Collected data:

[Start of Attachment]

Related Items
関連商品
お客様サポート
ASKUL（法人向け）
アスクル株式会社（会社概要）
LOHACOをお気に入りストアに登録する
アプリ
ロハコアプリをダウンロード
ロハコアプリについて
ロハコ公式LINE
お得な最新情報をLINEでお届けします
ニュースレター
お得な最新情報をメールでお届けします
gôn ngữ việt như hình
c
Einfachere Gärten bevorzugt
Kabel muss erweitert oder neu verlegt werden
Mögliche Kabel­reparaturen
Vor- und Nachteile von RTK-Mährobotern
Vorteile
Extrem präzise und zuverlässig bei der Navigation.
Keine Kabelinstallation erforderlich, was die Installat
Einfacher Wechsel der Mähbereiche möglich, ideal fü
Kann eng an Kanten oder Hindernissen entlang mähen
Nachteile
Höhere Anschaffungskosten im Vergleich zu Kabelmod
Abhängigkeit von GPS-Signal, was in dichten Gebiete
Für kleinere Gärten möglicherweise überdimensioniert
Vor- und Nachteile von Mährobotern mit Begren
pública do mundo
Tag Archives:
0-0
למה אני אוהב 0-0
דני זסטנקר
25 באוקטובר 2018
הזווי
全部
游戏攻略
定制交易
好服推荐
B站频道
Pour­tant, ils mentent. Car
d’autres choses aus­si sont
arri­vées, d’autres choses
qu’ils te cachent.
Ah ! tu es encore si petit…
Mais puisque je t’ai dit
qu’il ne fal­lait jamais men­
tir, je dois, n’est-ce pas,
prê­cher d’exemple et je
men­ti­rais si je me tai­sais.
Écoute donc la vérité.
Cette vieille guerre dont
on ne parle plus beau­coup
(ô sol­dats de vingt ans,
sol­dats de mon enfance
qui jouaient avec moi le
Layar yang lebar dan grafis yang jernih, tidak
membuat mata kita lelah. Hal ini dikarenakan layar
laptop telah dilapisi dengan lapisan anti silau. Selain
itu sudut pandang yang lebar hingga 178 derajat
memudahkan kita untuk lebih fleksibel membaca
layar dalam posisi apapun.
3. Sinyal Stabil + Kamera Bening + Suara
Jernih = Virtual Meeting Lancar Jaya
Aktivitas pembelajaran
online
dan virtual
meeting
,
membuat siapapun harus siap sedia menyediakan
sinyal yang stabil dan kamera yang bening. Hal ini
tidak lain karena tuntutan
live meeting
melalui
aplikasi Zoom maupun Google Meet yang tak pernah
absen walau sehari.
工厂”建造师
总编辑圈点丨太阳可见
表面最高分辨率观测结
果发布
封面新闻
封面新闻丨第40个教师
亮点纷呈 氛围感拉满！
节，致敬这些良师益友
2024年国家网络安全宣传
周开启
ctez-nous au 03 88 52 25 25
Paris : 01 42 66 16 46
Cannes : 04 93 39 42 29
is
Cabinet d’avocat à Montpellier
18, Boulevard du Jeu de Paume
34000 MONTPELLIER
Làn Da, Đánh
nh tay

[End of Attachment]

The data must be transcribed in full. Every word stays the same.

Related Items
関連商品
お客様サポート
ASKUL（法人向け）
アスクル株式会社（会社概要）
LOHACOをお気に入りストアに登録する
アプリ
ロハコアプリをダウンロード
ロハコアプリについて
ロハコ公式LINE
お得な最新情報をLINEでお届けします
ニュースレター
お得な最新情報をメールでお届けします
gôn ngữ việt như hình
c
Einfachere Gärten bevorzugt
Kabel muss erweitert oder neu verlegt werden
Mögliche Kabel­reparaturen
Vor- und Nachteile von RTK-Mährobotern
Vorteile
Extrem präzise und zuverlässig bei der Navigation.
Keine Kabelinstallation erforderlich, was die Installat
Einfacher Wechsel der Mähbereiche möglich, ideal fü
Kann eng an Kanten oder Hindernissen entlang mähen
Nachteile
Höhere Anschaffungskosten im Vergleich zu Kabelmod
Abhängigkeit von GPS-Signal, was in dichten Gebiete
Für kleinere Gärten möglicherweise überdimensioniert
Vor- und Nachteile von Mährobotern mit Begren
pública do mundo
Tag Archives:
0-0
למה אני אוהב 0-0
דני זסטנקר
25 באוקטובר 2018
הזווי
全部
游戏攻略
定制交易
好服推荐
B站频道
Pour­tant, ils mentent. Car
d’autres choses aus­si sont
arri­vées, d’autres choses
qu’ils te cachent.
Ah ! tu es encore si petit…
Mais puisque je t’ai dit
qu’il ne fal­lait jamais men­
tir, je dois, n’est-ce pas,
prê­cher d’exemple et je
men­ti­rais si je me tai­sais.
Écoute donc la vérité.
Cette vieille guerre dont
on ne parle plus beau­coup
(ô sol­dats de vingt ans,
sol­dats de mon enfance
qui jouaient avec moi le
Layar yang lebar dan grafis yang jernih, tidak
membuat mata kita lelah. Hal ini dikarenakan layar
laptop telah dilapisi dengan lapisan anti silau. Selain
itu sudut pandang yang lebar hingga 178 derajat
memudahkan kita untuk lebih fleksibel membaca
layar dalam posisi apapun.
3. Sinyal Stabil + Kamera Bening + Suara
Jernih = Virtual Meeting Lancar Jaya
Aktivitas pembelajaran
online
dan virtual
meeting
,
membuat siapapun harus siap sedia menyediakan
sinyal yang stabil dan kamera yang bening. Hal ini
tidak lain karena tuntutan
live meeting
melalui
aplikasi Zoom maupun Google Meet yang tak pernah
absen walau sehari.
工厂”建造师
总编辑圈点丨太阳可见
表面最高分辨率观测结
果发布
封面新闻
封面新闻丨第40个教师
亮点纷呈 氛围感拉满！
节，致敬这些良师益友
2024年国家网络安全宣传
周开启
ctez-nous au 03 88 52 25 25
Paris : 01 42 66 16 46
Cannes : 04 93 39 42 29
is
Cabinet d’avocat à Montpellier
18, Boulevard du Jeu de Paume
34000 MONTPELLIER
Làn Da, Đánh
nh tay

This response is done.